Nei mesi passati quasi tutti noi, ammalati a causa del virus, presunti malati a causa del virus, sani, abbiamo subito un confinamento spesso imposto dallo Stato, un confinamento più o meno rigido, di durata più o meno estesa, quasi in solitudine o più o meno in compagnia, ma in tutti i casi era o sarà un confinamento temporaneo. Per i lebbrosi in Suriname fino a 1946 l’isolamento significava: esser rinchiuso fino alla morte, perché per coloro che erano davvero ammalati di lebbra non c’era una guarigione. Non avevano la speranza di poter ritornare mai ad una “normalità” di qualsiasi qualità.
La reclusione dei lebbrosi non era soltanto una deportazione forzata. Aveva implicazioni più gravi: era una separazione dalla famiglia, significava una scarsa nutrizione: colui che non poteva più coltivare o raccogliere i propri alimenti dipendeva da quanto il governo gli assegnava – e a volte doveva lottare per riceverne una parte, perché non ce n’era a sufficienza per tutti.
Accudire i lebbrosi non era considerato un dovere, ma era ritenuto una punizione.
Il beato Pietro Donders condivise volentieri la vita dei lebbrosi per 27 anni – senza contagiarsi – almeno una ricerca paleopatologica e basata sull’aDNA, terminata nel 2017, non ha dimostrato nessun contagio, per più informazioni sul contesto della ricerca, si veda il summenzionato libro).
Ci ho pensato spesso nelle settimane passate.

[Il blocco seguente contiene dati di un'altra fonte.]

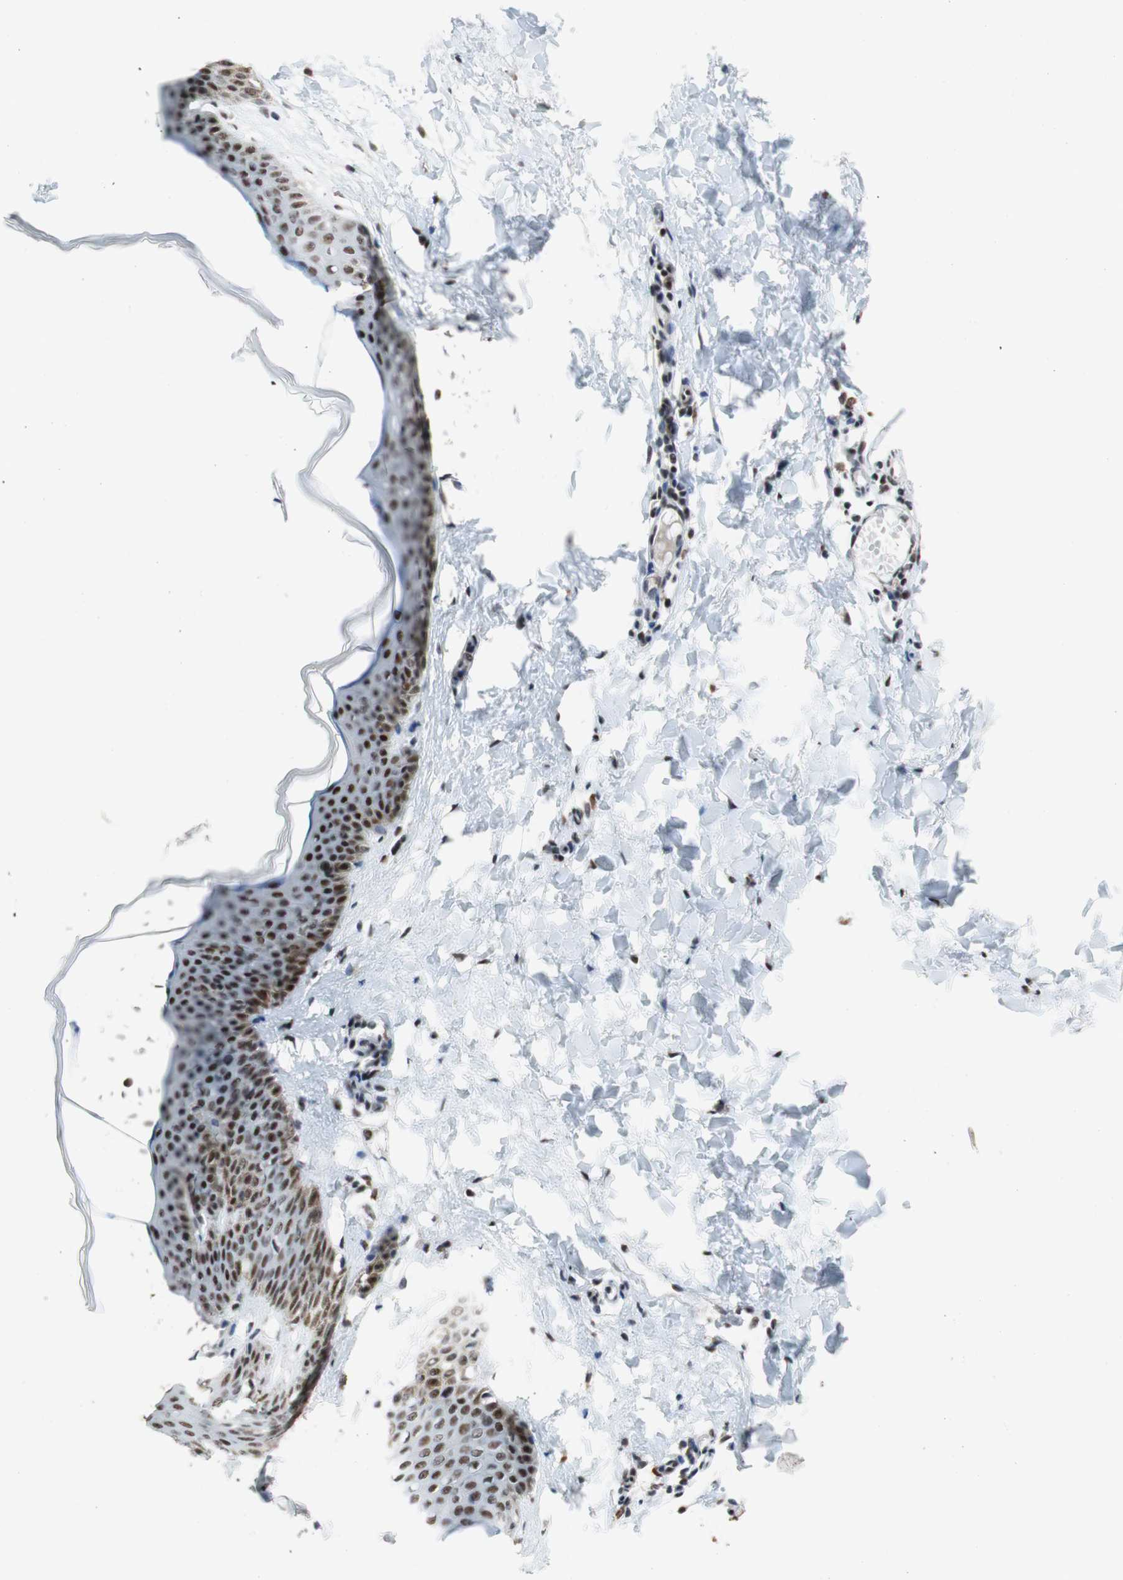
{"staining": {"intensity": "strong", "quantity": ">75%", "location": "nuclear"}, "tissue": "skin", "cell_type": "Fibroblasts", "image_type": "normal", "snomed": [{"axis": "morphology", "description": "Normal tissue, NOS"}, {"axis": "topography", "description": "Skin"}], "caption": "Brown immunohistochemical staining in unremarkable human skin exhibits strong nuclear positivity in about >75% of fibroblasts. (IHC, brightfield microscopy, high magnification).", "gene": "PRPF19", "patient": {"sex": "female", "age": 17}}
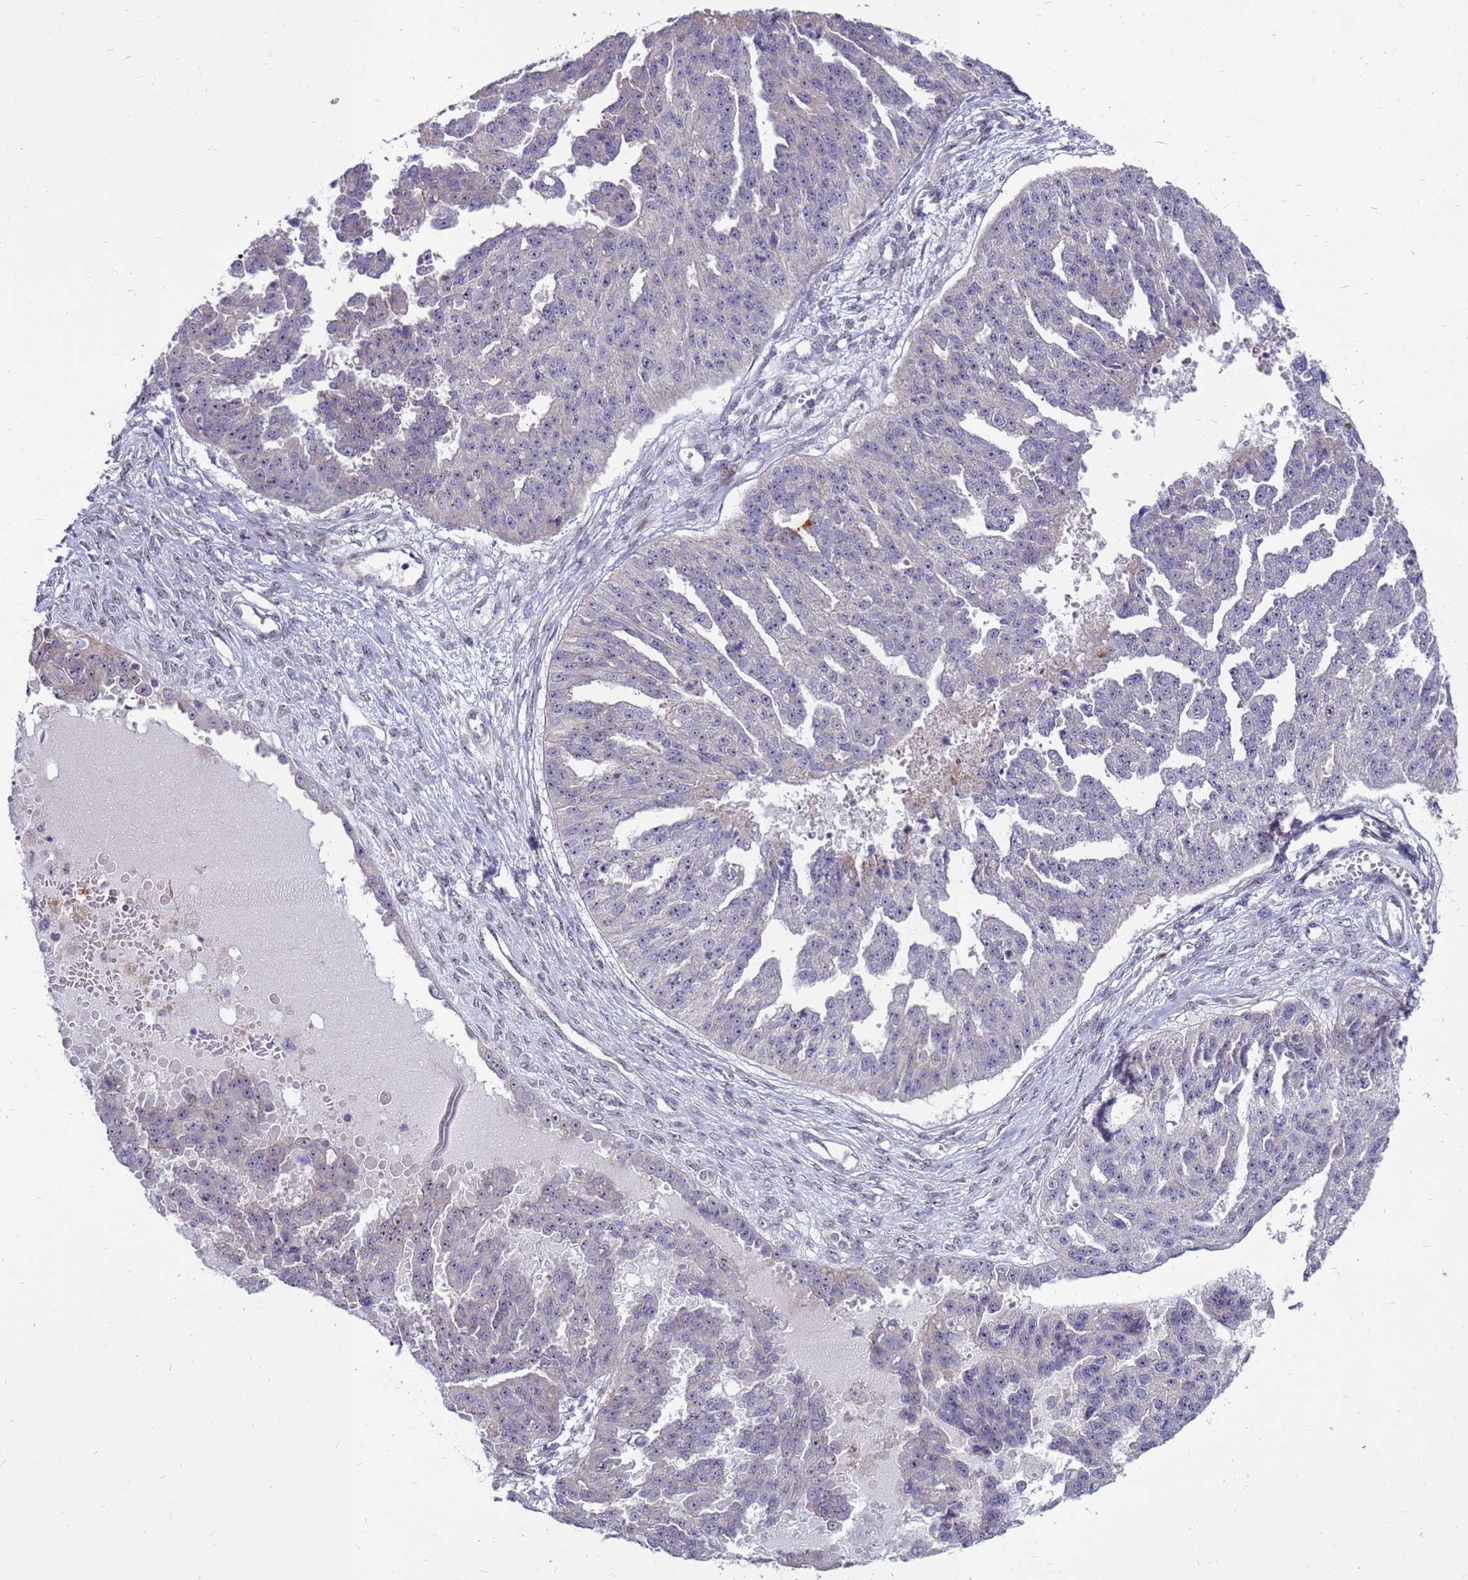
{"staining": {"intensity": "negative", "quantity": "none", "location": "none"}, "tissue": "ovarian cancer", "cell_type": "Tumor cells", "image_type": "cancer", "snomed": [{"axis": "morphology", "description": "Cystadenocarcinoma, serous, NOS"}, {"axis": "topography", "description": "Ovary"}], "caption": "An immunohistochemistry photomicrograph of ovarian cancer (serous cystadenocarcinoma) is shown. There is no staining in tumor cells of ovarian cancer (serous cystadenocarcinoma).", "gene": "RSPO1", "patient": {"sex": "female", "age": 58}}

Pietro Donders non anelava a ritornare mai ad una “normalità”. E la nostra “normalità” sarà a lungo una normalità diversa dalla normalità di prima del 2020. A parte l’economia, la libertà personale, lo spazio, l’utilizzazione dello spazio, ma anche la vicinanza e la tenerezza vanno ripensati. Anelare alla normalità del passato sarà un’utopia e probabilmente non è neanche desiderabile.
Mgr. Karel Choennie, il vescovo di Paramaribo, ha preso il disegno a lato come spunto per il suo sermone del Venerdì Santo, intitolato “La croce della COVID-19” (https://omhoog.org/2020/04/10/het-covid-19-kruis/).
Oggi, l’anniversario della beatificazione di Pietro Donders, possiamo tenere presente che per noi il confinamento imposto è temporaneo, noi abbiamo un futuro, la grande maggioranza dei contagiati guarirà – nonostante la mancanza di una medicina, ma anzi spesso grazie all’impegno del personale medico.
Che l’esempio del Beato Pietro Donders ci ispiri, perché non speriamo soltanto in un futuro migliore, ma ci esercitamo nel frattempo nella temperanza, nel limitarci, nel trattenerci un poco, volontariamente, in quanto è necessario e desiderabile, e perché, quando a noi sarà permesso uscire di nuovo dalla nostra stanza, davvero avremo pensato bene e saremo cambiati – per la salute sia degli altri sia di noi stessi, per la prevenzione di una seconda ondata della pandemia, per un futuro nuovo, più equo e più sostenibile!